# Texto fornecido:

Terra

Torcato Sepulveda, Revista NS, Diário de Noticias, 2007

Bichos da terra
    Dizia-se dá muitos anos que os escritores portugueses estavam talhados – por más razões, por falta de fôlego – para o conto. Depois, exceptuando o gosto de Luísa Costa Gomes, o conto parece ter entrado em decadência. Decadência relativa, ainda assim, como o demonstra este voluminho, “Terra”, de Jorge Reis-Sá (n. em 1977, em Vila Nova de Famalicão). Reis-Sá é, além de poeta (‘Biologia do Homem’, ed. Quasi, e ‘Livro de Estimação’, ed. Quasi), e de romancista (Todos os Dias’, ed. Dom Quixote), animador cultural: é responsável pela editora Quasi e pela empresa Do Impensável – Projecto de Atitudes Culturais.
    Em ‘Terra’, encontramos um conjunto de histórias que compõem um mapa de sentimentos agarrados à vida, isto é, à terra, à água, ao fogo. Os títulos dos contos vão sinalizando a deriva de homens e mulheres perdidos, bichos da terra, tão pequenos. Em ‘Sal’, por exemplo, o equívoco da não relação entre um casal de turistas portugueses em Cabo Verde e um taxista cabo-verdiano que apascentava as suas limitadas curiosidades, levou ao internamento psiquiátrico do motorista, convencido de que os forasteiros o estavam a tratar como escravo. Os portugueses, medianos, eram de facto paternalistas, mas discretos, enterrando o racismo latente sob o peso da laje do politicamente correcto. “As minhas roupas castanhas – o negro é cor de luto e eu nunca perdi ninguém porque nunca ninguém me encontrou – são da cor da terra, e eu olho-as em mim como uma esperança”, pensa o narrador de Toda a Terra’, caçador de desafios. Um discurso interior que dá a medida da desolação.

# Excertos das linhas:
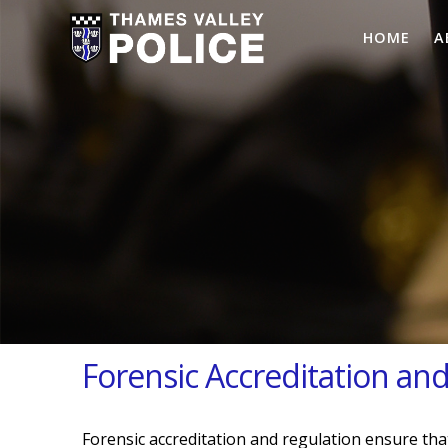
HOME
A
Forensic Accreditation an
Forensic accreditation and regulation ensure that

...

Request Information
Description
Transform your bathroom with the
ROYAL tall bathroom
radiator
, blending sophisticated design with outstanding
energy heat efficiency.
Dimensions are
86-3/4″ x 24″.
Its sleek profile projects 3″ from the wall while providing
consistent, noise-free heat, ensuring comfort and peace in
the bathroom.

# Objetivo da tarefa:
Segundo o texto fornecido, em que localidade nasceu Jorge Reis-Sá?

# Espaço de resposta:
Em Vila Nova de Famalicão.